Lund blamed the rotating chairs for inconsistent goals.

“This current model has annual turnover,” Lund said. “It’s new faculty on this committee every year, and it’s often new student leaders every year.”

On top of HSU having new administration for the past three years, AS has had four presidents in three years. With administrations in a constant state of change, it’s much more difficult to accomplish progress.

“I’ve been on the committee four years and we’ve done it different every year,” Wieckowski said.

Board members were assigned budget applications from IRA groups to review in advance of their April 7 meeting. During the meeting, the board looked at each application and adjusted the proposed budgets where they saw fit. As Lund scrolled down the list of submissions, board members weighed in with their recommendations.

One significant impact looks to be the denial of a budget for the campus sexual assault prevention program, CHECK IT, as the “swag” the budget was requested to pay for wasn’t considered a priority.

Other impacts include The Lumberjack newspaper, which faces over $8,000 in cuts from a budget of around $28,000. Osprey magazine faces about $4,000 in cuts from a $10,000 budget, and the KRFH student radio station also faces a $5,000 cut from their budget of $10,000. AS Public Relations Officer Cassaundra Caudillo suggested the cuts.

“All of the publications on campus tend to over-print,” said Caudillo. “I think all of the publications could probably take a little bit of a cut because of that.”

Despite the budget crunch, the IRA committee managed to make room for programs that did not receive IRA funding in the 2019-2020 academic year, including $2,500 for the Youth Educational Services program, $5,000 for reserve library textbooks and $3,000 for the Society of American Foresters Quiz Bowl. The IRA budget recommendations have been finalized, but they currently have an open appeals period before the budget will be sent to HSU President Tom Jackson by April 30.

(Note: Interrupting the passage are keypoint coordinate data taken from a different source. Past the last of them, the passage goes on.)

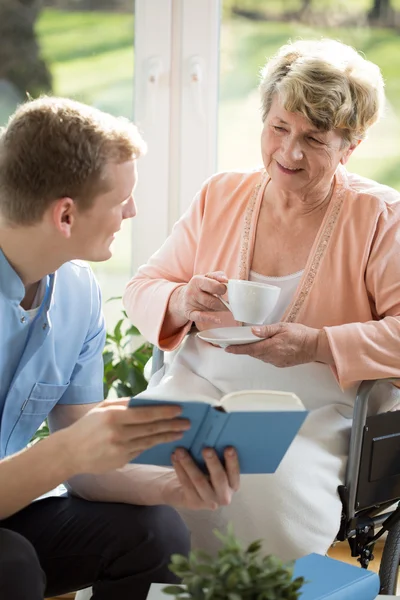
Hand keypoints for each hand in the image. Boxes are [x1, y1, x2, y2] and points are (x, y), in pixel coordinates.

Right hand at [60, 399, 189, 474]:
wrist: (70, 453)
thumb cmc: (87, 426)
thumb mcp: (102, 408)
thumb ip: (124, 404)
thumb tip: (147, 401)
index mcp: (113, 416)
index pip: (145, 414)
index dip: (164, 412)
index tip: (179, 410)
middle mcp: (118, 434)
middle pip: (151, 429)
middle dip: (171, 425)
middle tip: (187, 423)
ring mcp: (120, 450)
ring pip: (149, 442)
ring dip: (167, 437)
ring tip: (180, 432)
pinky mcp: (121, 461)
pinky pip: (141, 451)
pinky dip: (153, 445)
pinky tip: (164, 441)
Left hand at [163, 447, 239, 509]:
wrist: (183, 491)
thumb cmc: (202, 473)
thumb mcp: (212, 467)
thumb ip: (216, 457)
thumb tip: (213, 436)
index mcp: (233, 485)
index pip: (234, 472)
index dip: (232, 461)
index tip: (229, 447)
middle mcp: (224, 496)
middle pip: (219, 478)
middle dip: (212, 462)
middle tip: (206, 448)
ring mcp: (209, 502)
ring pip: (199, 480)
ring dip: (189, 463)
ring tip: (180, 450)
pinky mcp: (194, 504)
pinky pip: (186, 484)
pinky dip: (179, 469)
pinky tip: (174, 458)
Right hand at [169, 271, 228, 325]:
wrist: (181, 298)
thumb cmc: (198, 287)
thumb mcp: (206, 278)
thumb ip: (217, 276)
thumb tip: (226, 280)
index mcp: (197, 280)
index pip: (214, 285)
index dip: (223, 289)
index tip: (224, 290)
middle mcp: (192, 291)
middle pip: (212, 300)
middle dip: (223, 303)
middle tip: (228, 304)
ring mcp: (190, 302)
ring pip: (210, 308)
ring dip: (218, 309)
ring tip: (223, 307)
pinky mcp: (189, 313)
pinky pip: (200, 316)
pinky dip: (210, 318)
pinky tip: (218, 320)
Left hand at [225, 322, 332, 366]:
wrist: (315, 346)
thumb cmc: (301, 335)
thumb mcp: (282, 327)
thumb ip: (266, 330)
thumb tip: (252, 331)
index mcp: (271, 347)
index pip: (249, 350)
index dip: (237, 350)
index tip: (227, 349)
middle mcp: (272, 357)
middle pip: (254, 353)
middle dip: (245, 349)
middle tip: (236, 343)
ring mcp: (277, 362)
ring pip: (261, 357)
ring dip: (256, 350)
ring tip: (253, 343)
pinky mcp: (281, 364)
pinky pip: (268, 359)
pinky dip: (265, 353)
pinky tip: (268, 347)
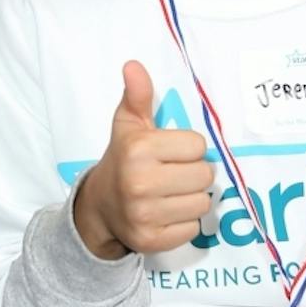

A potentially significant factor in next year’s budget is possible carry-over from money that didn’t get spent in the 2019-2020 academic year. That amount, for now, is yet to be known. However, the IRA Committee felt comfortable over-allocating about $25,000 they expect to gain in roll-over.

“We have all these potential expenses out there that we need to get covered and tidy up before we try and allocate that money to next year,” Lund said.

In the past, AS has put in place a contingency plan to allocate money based on a projected headcount in case there is money left over from the previous school year’s budget.

“If money were to roll forward and be available in addition to what we’re looking at today, then they gave three priorities, and that was already voted,” Lund said. “So, it made it a pretty clean process for us if there was funding there.”